- What you should do -
What you output must match the entries exactly, apart from the pictures, which are left out.

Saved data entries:
^^^^^^^^^^^^^^^^

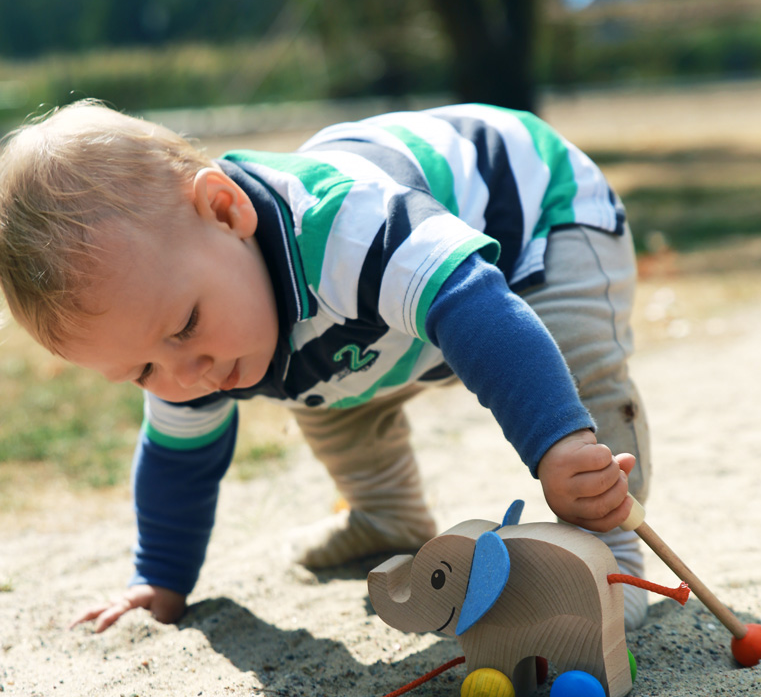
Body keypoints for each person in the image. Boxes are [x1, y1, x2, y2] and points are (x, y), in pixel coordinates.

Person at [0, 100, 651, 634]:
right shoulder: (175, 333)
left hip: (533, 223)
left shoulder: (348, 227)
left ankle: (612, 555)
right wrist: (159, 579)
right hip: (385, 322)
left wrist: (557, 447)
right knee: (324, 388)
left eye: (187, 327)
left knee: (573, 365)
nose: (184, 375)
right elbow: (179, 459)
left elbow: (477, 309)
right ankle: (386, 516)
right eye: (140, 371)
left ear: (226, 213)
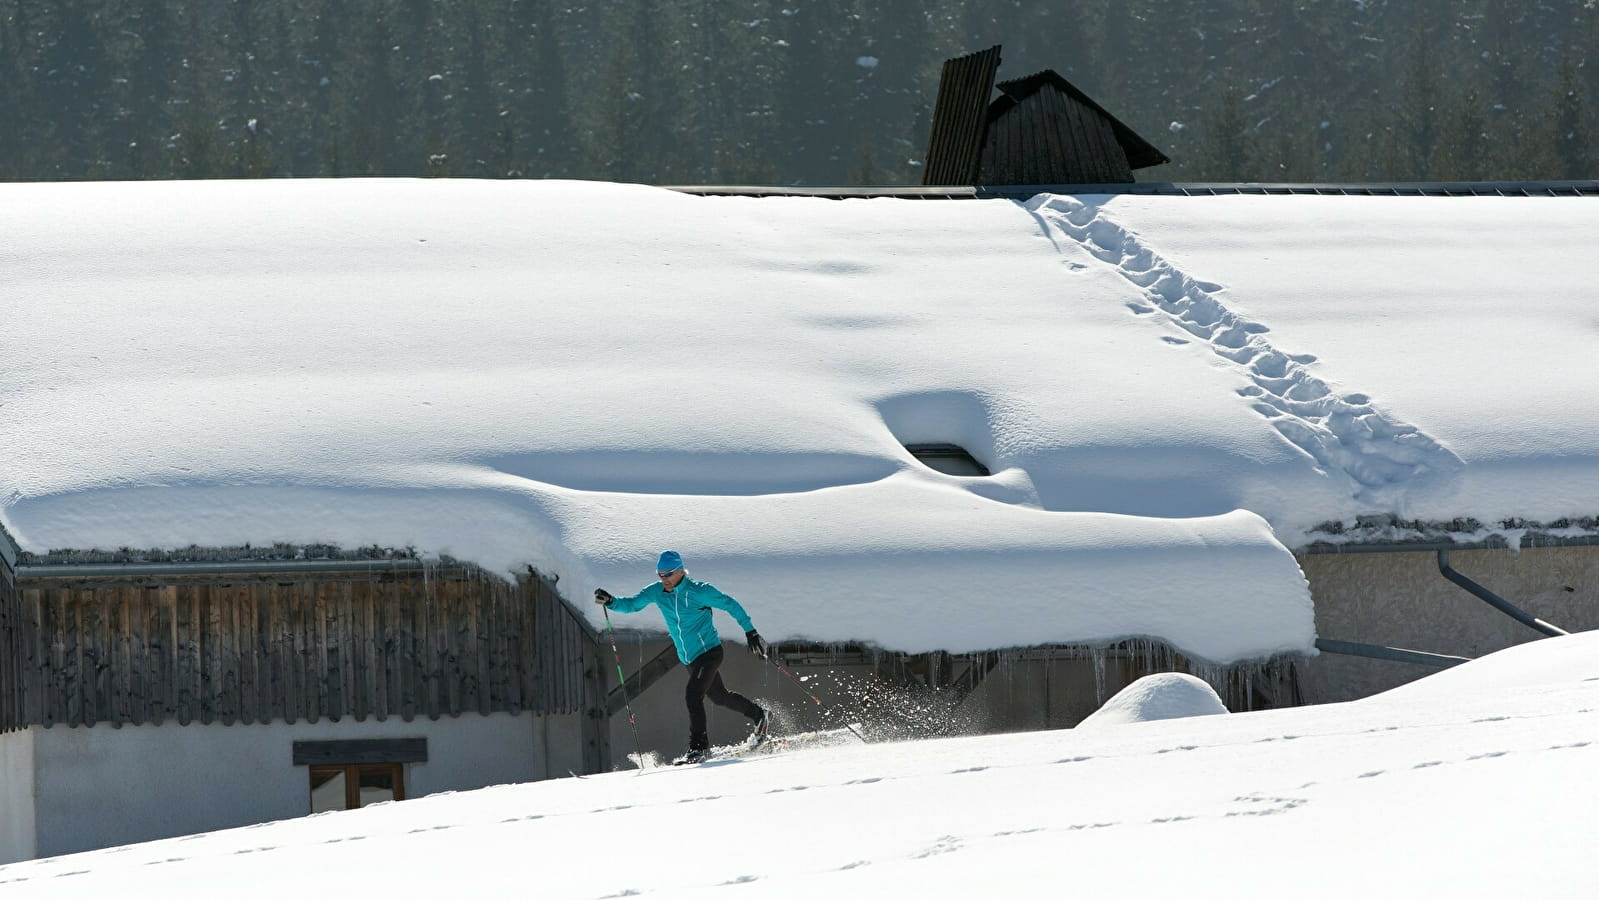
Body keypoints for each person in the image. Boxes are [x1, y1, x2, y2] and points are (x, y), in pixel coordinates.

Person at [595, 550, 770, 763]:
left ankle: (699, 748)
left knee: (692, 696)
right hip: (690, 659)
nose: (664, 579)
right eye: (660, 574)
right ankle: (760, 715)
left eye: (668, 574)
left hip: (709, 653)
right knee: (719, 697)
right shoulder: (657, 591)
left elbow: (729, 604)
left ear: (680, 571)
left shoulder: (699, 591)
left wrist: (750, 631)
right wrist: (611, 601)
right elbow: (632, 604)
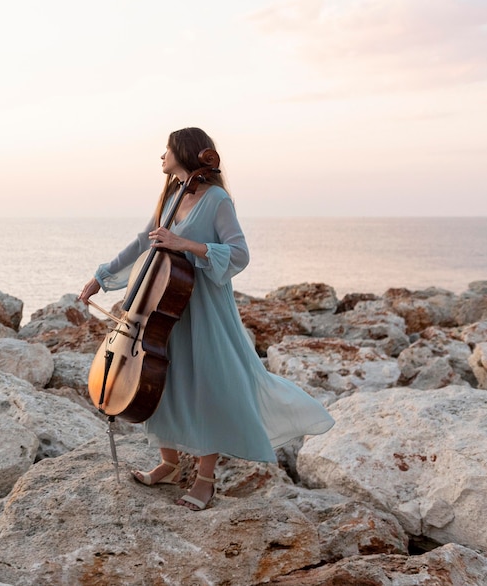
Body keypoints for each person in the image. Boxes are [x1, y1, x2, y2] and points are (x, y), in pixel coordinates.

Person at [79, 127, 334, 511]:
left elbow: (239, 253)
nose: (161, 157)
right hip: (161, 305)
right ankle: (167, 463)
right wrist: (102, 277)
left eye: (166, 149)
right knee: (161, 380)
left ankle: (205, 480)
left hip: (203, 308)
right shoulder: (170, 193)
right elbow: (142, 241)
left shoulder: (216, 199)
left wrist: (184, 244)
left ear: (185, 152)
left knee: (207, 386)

^^^^^^^^^^^^^^^^

- Result of this task -
Body keypoints for each person in the image. Boxes are [x1, y1, x2, y2] and points are (x, y), in pixel coordinates.

Person at [0, 100, 651, 634]:
right shoulder: (175, 333)
left hip: (533, 223)
left shoulder: (348, 227)
left ankle: (612, 555)
right wrist: (159, 579)
right hip: (385, 322)
left wrist: (557, 447)
right knee: (324, 388)
left eye: (187, 327)
left knee: (573, 365)
nose: (184, 375)
right elbow: (179, 459)
left elbow: (477, 309)
right ankle: (386, 516)
right eye: (140, 371)
left ear: (226, 213)
Body keypoints for each person in the image. Boxes are [x1, y1, x2, y2] and points are (x, y), in pixel coordinates.

Person at [595, 550, 770, 763]:
left ankle: (699, 748)
left knee: (692, 696)
right hip: (690, 659)
nose: (664, 579)
right eye: (660, 574)
right ankle: (760, 715)
left eye: (668, 574)
left hip: (709, 653)
right knee: (719, 697)
right shoulder: (657, 591)
left elbow: (729, 604)
left ear: (680, 571)
left shoulder: (699, 591)
left wrist: (750, 631)
right wrist: (611, 601)
right elbow: (632, 604)
Body keypoints for each person in the image. Boxes are [x1, y1, x2, y2] and points are (x, y), in pixel coordinates.

Person at [79, 127, 334, 511]:
left elbow: (239, 253)
nose: (161, 157)
right hip: (161, 305)
right ankle: (167, 463)
right wrist: (102, 277)
left eye: (166, 149)
right knee: (161, 380)
left ankle: (205, 480)
left hip: (203, 308)
right shoulder: (170, 193)
right elbow: (142, 241)
left shoulder: (216, 199)
left wrist: (184, 244)
left ear: (185, 152)
left knee: (207, 386)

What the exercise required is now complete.